For him, a dream is to be cured of sometimes debilitating anxiety or have the confidence to speak in front of a room of people at work.
For me, I want to stop succumbing to random bouts of depression and drinking wine (or massive bowls of ice cream) at the end of a long day. I want to be a good mom (which I think I am) and a good wife and a good friend (the last two maybe could use some improvements…)
There are things in the back of my mind — like write a book, get published in Marie Claire, travel to Australia — but they are not on the forefront. The book has been a “dream” since I was a kid but I mean…I don’t have a clue what to write about. If I had a subject matter I felt like I could go after, I would but at this point, it sits lonely in a mind space for another day.
I don’t like to use having a baby as an excuse for not pursuing a dream. Busier women than me have built businesses, written books, traveled the world. I keep listening to all these podcasts aimed at entrepreneurs. I find them fascinating but I don’t have a dream of being one!

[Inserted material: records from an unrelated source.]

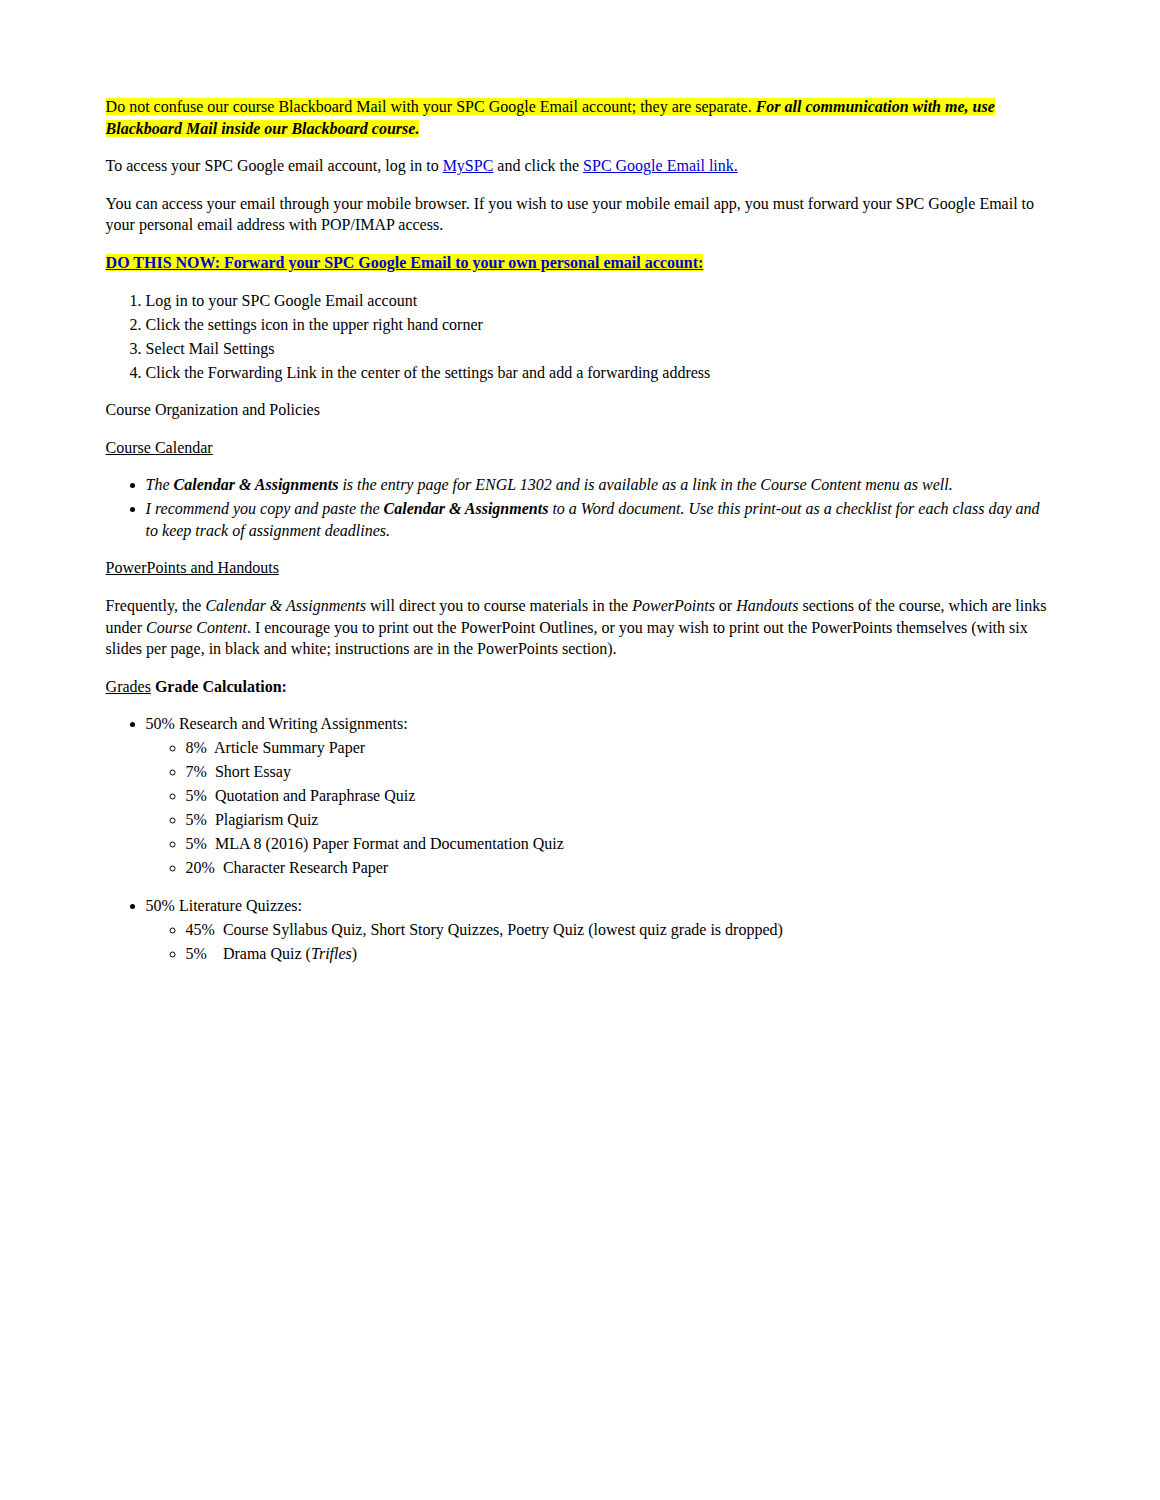Do not confuse our course Blackboard Mail with your SPC Google Email account; they are separate. For all communication with me, use Blackboard Mail inside our Blackboard course.
To access your SPC Google email account, log in to MySPC and click the SPC Google Email link.
You can access your email through your mobile browser. If you wish to use your mobile email app, you must forward your SPC Google Email to your personal email address with POP/IMAP access.
DO THIS NOW: Forward your SPC Google Email to your own personal email account:
Log in to your SPC Google Email account
Click the settings icon in the upper right hand corner
Select Mail Settings
Click the Forwarding Link in the center of the settings bar and add a forwarding address
Course Organization and Policies
Course Calendar
The Calendar & Assignments is the entry page for ENGL 1302 and is available as a link in the Course Content menu as well.
I recommend you copy and paste the Calendar & Assignments to a Word document. Use this print-out as a checklist for each class day and to keep track of assignment deadlines.
PowerPoints and Handouts
Frequently, the Calendar & Assignments will direct you to course materials in the PowerPoints or Handouts sections of the course, which are links under Course Content. I encourage you to print out the PowerPoint Outlines, or you may wish to print out the PowerPoints themselves (with six slides per page, in black and white; instructions are in the PowerPoints section).
Grades Grade Calculation:
50% Research and Writing Assignments:
8% Article Summary Paper
7% Short Essay
5% Quotation and Paraphrase Quiz
5% Plagiarism Quiz
5% MLA 8 (2016) Paper Format and Documentation Quiz
20% Character Research Paper
50% Literature Quizzes:
45% Course Syllabus Quiz, Short Story Quizzes, Poetry Quiz (lowest quiz grade is dropped)
5% Drama Quiz (Trifles)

I guess what I’m trying to say is not everyone has the “big dream” in mind and wants to go after it right this second. Sometimes, we are just trying to survive in sanity, keep the house clean and be nice to each other.
Perhaps we will read more into these books and realize that these things too are in their own way, “God-sized” but I feel a bit like I’m letting myself down by not having a bigger dream.

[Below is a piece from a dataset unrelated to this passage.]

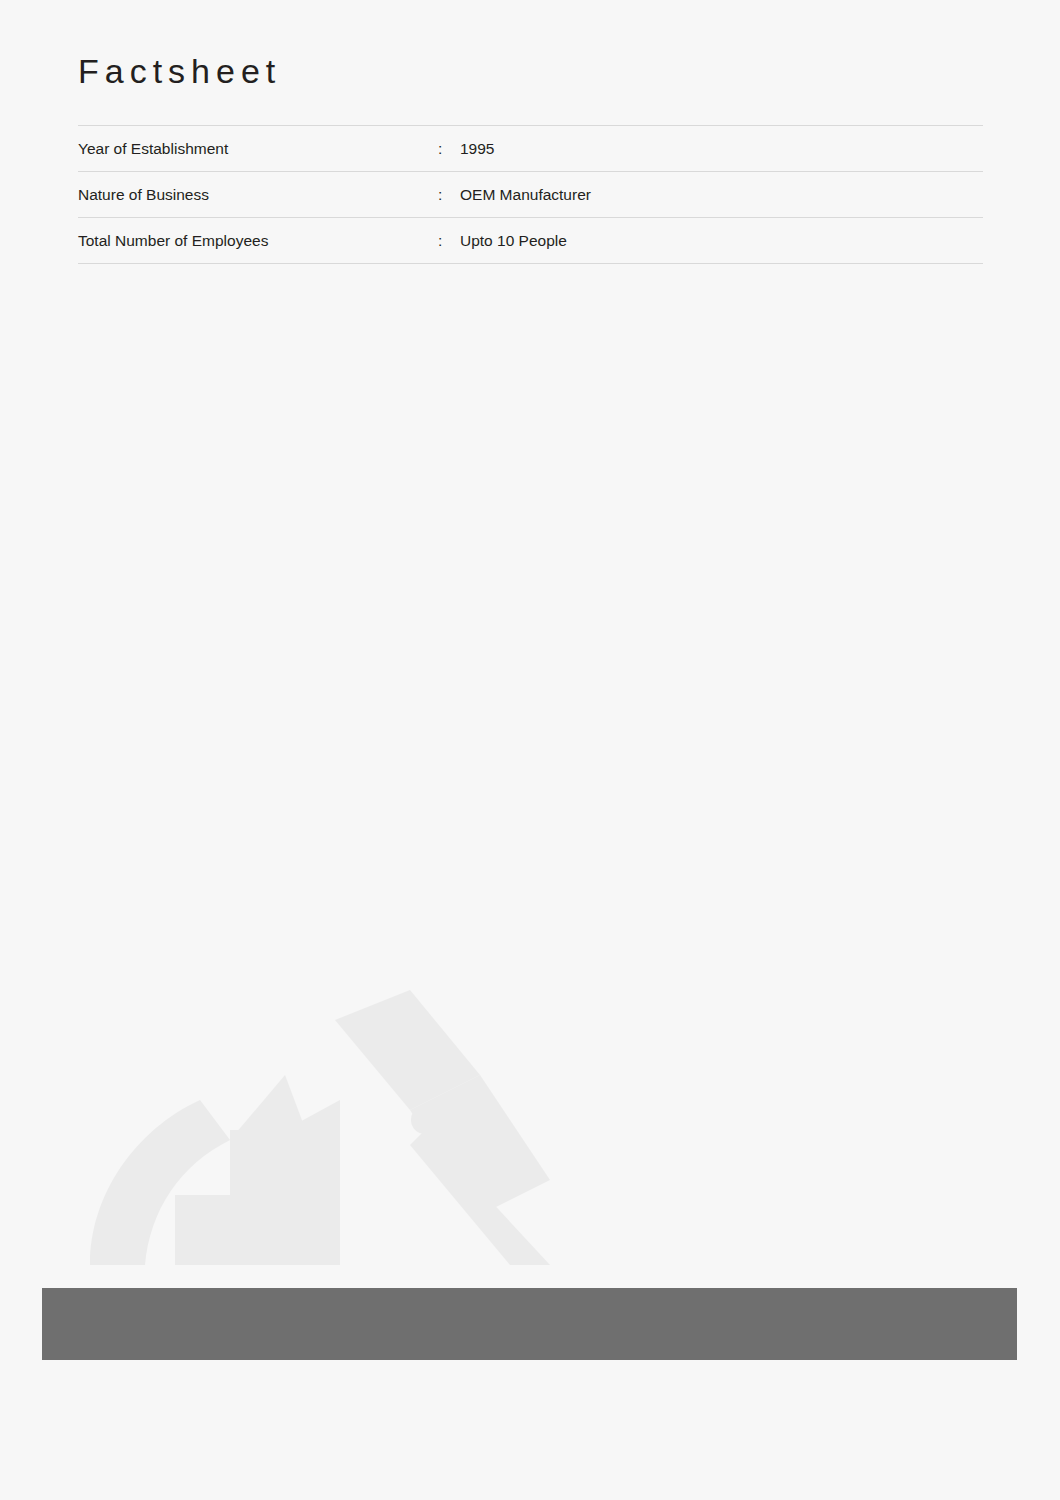Factsheet
| Year of Establishment | : | 1995 |
| Nature of Business | : | OEM Manufacturer |
| Total Number of Employees | : | Upto 10 People |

To be honest, I had a dream or really getting my magazine (National Review) back on track from some things. Not to get into the weeds, but I felt I had the passion, some knowledge and willingness to learn to put us on the path for a successful future.
Then, I discovered, I don’t know nearly enough to orchestrate such a thing. I do my very best in my position and feel I’ve made a difference but the overwhelming nature of what needs to be done (once I realized how little I knew about things like ad sales, website development, etc.) has discouraged me. It was kind of my “big dream” that makes me wonder if it was the right one. (I also question if I want to pursue more lofty career goals, like someday be a President of Digital at a big company, but am not sure that’s the life I’m looking for.)

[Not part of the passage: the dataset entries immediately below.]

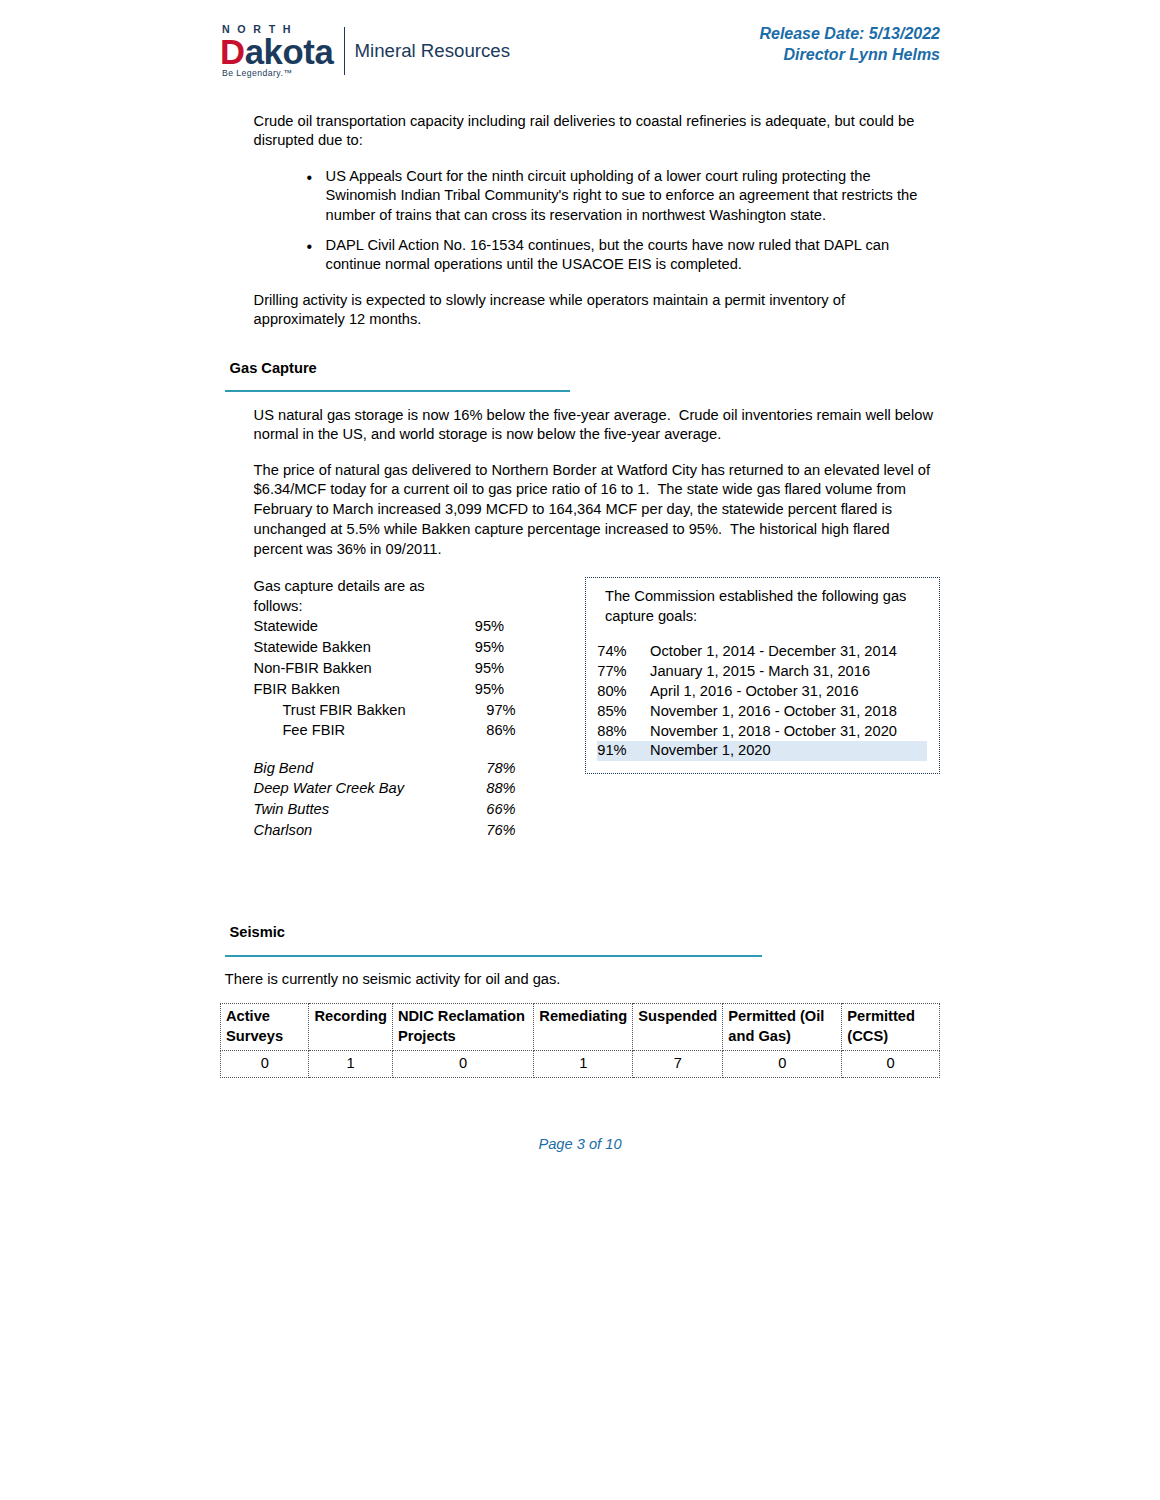N O R T H
Dakota
Be Legendary.™
Mineral Resources
Release Date: 5/13/2022
Director Lynn Helms
Crude oil transportation capacity including rail deliveries to coastal refineries is adequate, but could be disrupted due to:
US Appeals Court for the ninth circuit upholding of a lower court ruling protecting the Swinomish Indian Tribal Community's right to sue to enforce an agreement that restricts the number of trains that can cross its reservation in northwest Washington state.
DAPL Civil Action No. 16-1534 continues, but the courts have now ruled that DAPL can continue normal operations until the USACOE EIS is completed.
Drilling activity is expected to slowly increase while operators maintain a permit inventory of approximately 12 months.
Gas Capture
US natural gas storage is now 16% below the five-year average. Crude oil inventories remain well below normal in the US, and world storage is now below the five-year average.
The price of natural gas delivered to Northern Border at Watford City has returned to an elevated level of $6.34/MCF today for a current oil to gas price ratio of 16 to 1. The state wide gas flared volume from February to March increased 3,099 MCFD to 164,364 MCF per day, the statewide percent flared is unchanged at 5.5% while Bakken capture percentage increased to 95%. The historical high flared percent was 36% in 09/2011.
| Gas capture details are as follows: | |
| Statewide | 95% |
| Statewide Bakken | 95% |
| Non-FBIR Bakken | 95% |
| FBIR Bakken | 95% |
| Trust FBIR Bakken | 97% |
| Fee FBIR | 86% |
| Big Bend | 78% |
| Deep Water Creek Bay | 88% |
| Twin Buttes | 66% |
| Charlson | 76% |
The Commission established the following gas capture goals:
| 74% | October 1, 2014 - December 31, 2014 |
| 77% | January 1, 2015 - March 31, 2016 |
| 80% | April 1, 2016 - October 31, 2016 |
| 85% | November 1, 2016 - October 31, 2018 |
| 88% | November 1, 2018 - October 31, 2020 |
| 91% | November 1, 2020 |
Seismic
There is currently no seismic activity for oil and gas.
| Active Surveys | Recording | NDIC Reclamation Projects | Remediating | Suspended | Permitted (Oil and Gas) | Permitted (CCS) |
| --- | --- | --- | --- | --- | --- | --- |
| 0 | 1 | 0 | 1 | 7 | 0 | 0 |
Page 3 of 10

It’s not that I don’t want a God-sized dream, it’s that I’m struggling with how to find it. Mark says “Go after a dream that is destined to fail without divine intervention.”
I suppose that is the book, the magazine, my job and a couple of other things I have in mind. Maybe these books, more than anything, were made to get my attention. Maybe God is trying to whisper my dream to me and I need to shut up and listen.
Or maybe the dream is to find the courage to say no to a vice, to believe that healing will come for that anxiety or depression. To trust that God will let me know if and when we will have another child.
Maybe it’s both. In any case, I guess I should read past the first chapter of the book — and in the meantime, be still and keep my ears open.